Would you output the items below word for word, starting with the first line and going on through the line that contains "rows swapped: FR <-> SF", including both of those lines and nothing after them?

**** Material shown

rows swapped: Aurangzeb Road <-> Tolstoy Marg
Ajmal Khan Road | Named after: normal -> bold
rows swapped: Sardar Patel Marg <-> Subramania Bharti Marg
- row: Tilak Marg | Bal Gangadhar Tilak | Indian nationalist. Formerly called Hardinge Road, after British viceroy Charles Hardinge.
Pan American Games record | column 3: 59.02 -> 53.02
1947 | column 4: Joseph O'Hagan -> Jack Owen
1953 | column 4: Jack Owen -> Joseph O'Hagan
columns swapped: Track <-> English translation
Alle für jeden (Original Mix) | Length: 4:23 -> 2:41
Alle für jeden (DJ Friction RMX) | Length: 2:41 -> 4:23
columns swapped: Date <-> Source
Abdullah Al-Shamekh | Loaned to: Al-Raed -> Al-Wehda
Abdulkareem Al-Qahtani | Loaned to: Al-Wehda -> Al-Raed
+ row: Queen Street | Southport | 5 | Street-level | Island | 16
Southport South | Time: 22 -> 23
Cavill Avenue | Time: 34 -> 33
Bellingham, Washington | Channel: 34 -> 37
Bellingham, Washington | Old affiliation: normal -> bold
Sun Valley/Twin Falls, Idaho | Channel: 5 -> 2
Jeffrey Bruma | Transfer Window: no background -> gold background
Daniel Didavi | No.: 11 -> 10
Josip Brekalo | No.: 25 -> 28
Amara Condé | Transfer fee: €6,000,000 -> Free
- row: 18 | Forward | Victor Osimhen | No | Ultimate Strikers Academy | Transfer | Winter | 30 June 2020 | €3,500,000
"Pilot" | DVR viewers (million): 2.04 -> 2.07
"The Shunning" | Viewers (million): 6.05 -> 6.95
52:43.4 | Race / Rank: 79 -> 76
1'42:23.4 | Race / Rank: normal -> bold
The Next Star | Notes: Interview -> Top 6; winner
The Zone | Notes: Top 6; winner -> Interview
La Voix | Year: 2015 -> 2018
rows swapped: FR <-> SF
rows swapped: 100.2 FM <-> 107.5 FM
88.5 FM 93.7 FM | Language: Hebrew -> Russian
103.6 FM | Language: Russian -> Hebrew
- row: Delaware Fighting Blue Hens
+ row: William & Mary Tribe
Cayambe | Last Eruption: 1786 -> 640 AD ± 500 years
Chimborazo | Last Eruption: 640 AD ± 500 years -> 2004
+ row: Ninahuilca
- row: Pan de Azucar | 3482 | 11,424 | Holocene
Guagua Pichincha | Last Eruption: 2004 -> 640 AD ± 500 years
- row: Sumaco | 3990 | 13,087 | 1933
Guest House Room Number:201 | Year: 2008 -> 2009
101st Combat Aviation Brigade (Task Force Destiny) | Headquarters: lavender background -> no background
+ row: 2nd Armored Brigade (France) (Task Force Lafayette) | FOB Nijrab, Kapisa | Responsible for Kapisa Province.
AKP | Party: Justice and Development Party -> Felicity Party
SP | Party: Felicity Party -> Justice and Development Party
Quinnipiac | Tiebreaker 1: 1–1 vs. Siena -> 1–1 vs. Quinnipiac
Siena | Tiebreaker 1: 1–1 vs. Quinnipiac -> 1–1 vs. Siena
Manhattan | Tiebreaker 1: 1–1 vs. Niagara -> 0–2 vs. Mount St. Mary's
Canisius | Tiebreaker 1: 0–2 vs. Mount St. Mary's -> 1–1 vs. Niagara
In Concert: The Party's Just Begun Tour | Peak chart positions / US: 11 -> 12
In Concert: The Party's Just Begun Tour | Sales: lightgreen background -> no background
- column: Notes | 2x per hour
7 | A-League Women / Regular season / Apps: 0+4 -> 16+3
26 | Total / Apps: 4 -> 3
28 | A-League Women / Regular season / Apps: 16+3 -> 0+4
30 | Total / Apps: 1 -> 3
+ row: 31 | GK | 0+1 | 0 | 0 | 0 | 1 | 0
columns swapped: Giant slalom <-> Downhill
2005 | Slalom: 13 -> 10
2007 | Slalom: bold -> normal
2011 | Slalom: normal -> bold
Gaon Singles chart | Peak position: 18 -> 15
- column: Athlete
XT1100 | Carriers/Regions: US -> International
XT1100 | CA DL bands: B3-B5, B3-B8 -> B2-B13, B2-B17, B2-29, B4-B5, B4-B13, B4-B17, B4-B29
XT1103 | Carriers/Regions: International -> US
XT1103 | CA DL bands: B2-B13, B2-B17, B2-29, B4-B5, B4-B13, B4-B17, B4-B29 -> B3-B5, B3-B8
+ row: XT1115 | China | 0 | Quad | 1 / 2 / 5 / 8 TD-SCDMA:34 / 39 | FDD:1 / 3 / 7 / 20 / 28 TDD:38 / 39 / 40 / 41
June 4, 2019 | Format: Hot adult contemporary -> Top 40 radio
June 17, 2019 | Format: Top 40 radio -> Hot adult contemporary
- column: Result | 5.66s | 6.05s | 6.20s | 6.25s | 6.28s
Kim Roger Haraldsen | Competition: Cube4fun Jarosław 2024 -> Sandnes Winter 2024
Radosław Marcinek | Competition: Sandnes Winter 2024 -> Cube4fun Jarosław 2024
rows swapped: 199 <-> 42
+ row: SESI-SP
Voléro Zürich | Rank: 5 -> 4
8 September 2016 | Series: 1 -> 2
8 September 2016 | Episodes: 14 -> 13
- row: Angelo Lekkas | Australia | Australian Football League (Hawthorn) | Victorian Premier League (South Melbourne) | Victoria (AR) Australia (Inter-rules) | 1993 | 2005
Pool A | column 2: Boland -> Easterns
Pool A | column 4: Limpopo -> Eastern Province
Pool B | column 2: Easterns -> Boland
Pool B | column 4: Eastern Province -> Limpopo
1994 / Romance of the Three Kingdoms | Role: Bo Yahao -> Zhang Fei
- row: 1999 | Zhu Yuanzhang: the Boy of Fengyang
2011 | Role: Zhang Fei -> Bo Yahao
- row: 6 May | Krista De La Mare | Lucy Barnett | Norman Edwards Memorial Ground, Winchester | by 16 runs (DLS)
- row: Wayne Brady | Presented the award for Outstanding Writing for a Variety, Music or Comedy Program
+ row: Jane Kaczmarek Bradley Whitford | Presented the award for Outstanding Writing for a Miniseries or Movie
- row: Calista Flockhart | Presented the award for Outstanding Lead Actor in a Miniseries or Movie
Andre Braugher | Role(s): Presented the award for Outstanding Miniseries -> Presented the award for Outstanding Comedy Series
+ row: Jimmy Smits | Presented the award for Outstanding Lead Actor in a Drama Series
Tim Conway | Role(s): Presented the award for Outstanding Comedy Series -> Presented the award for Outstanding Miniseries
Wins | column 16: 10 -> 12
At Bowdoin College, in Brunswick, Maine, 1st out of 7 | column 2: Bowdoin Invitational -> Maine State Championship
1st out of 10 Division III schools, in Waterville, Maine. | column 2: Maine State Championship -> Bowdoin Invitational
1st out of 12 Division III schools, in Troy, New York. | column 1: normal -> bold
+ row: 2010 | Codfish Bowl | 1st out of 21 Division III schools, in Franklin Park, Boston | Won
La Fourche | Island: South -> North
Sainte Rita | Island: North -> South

********

**Answer below**:
rows swapped: Aurangzeb Road <-> Tolstoy Marg
Ajmal Khan Road | Named after: normal -> bold
rows swapped: Sardar Patel Marg <-> Subramania Bharti Marg
- row: Tilak Marg | Bal Gangadhar Tilak | Indian nationalist. Formerly called Hardinge Road, after British viceroy Charles Hardinge.
Pan American Games record | column 3: 59.02 -> 53.02
1947 | column 4: Joseph O'Hagan -> Jack Owen
1953 | column 4: Jack Owen -> Joseph O'Hagan
columns swapped: Track <-> English translation
Alle für jeden (Original Mix) | Length: 4:23 -> 2:41
Alle für jeden (DJ Friction RMX) | Length: 2:41 -> 4:23
columns swapped: Date <-> Source
Abdullah Al-Shamekh | Loaned to: Al-Raed -> Al-Wehda
Abdulkareem Al-Qahtani | Loaned to: Al-Wehda -> Al-Raed
+ row: Queen Street | Southport | 5 | Street-level | Island | 16
Southport South | Time: 22 -> 23
Cavill Avenue | Time: 34 -> 33
Bellingham, Washington | Channel: 34 -> 37
Bellingham, Washington | Old affiliation: normal -> bold
Sun Valley/Twin Falls, Idaho | Channel: 5 -> 2
Jeffrey Bruma | Transfer Window: no background -> gold background
Daniel Didavi | No.: 11 -> 10
Josip Brekalo | No.: 25 -> 28
Amara Condé | Transfer fee: €6,000,000 -> Free
- row: 18 | Forward | Victor Osimhen | No | Ultimate Strikers Academy | Transfer | Winter | 30 June 2020 | €3,500,000
"Pilot" | DVR viewers (million): 2.04 -> 2.07
"The Shunning" | Viewers (million): 6.05 -> 6.95
52:43.4 | Race / Rank: 79 -> 76
1'42:23.4 | Race / Rank: normal -> bold
The Next Star | Notes: Interview -> Top 6; winner
The Zone | Notes: Top 6; winner -> Interview
La Voix | Year: 2015 -> 2018
rows swapped: FR <-> SF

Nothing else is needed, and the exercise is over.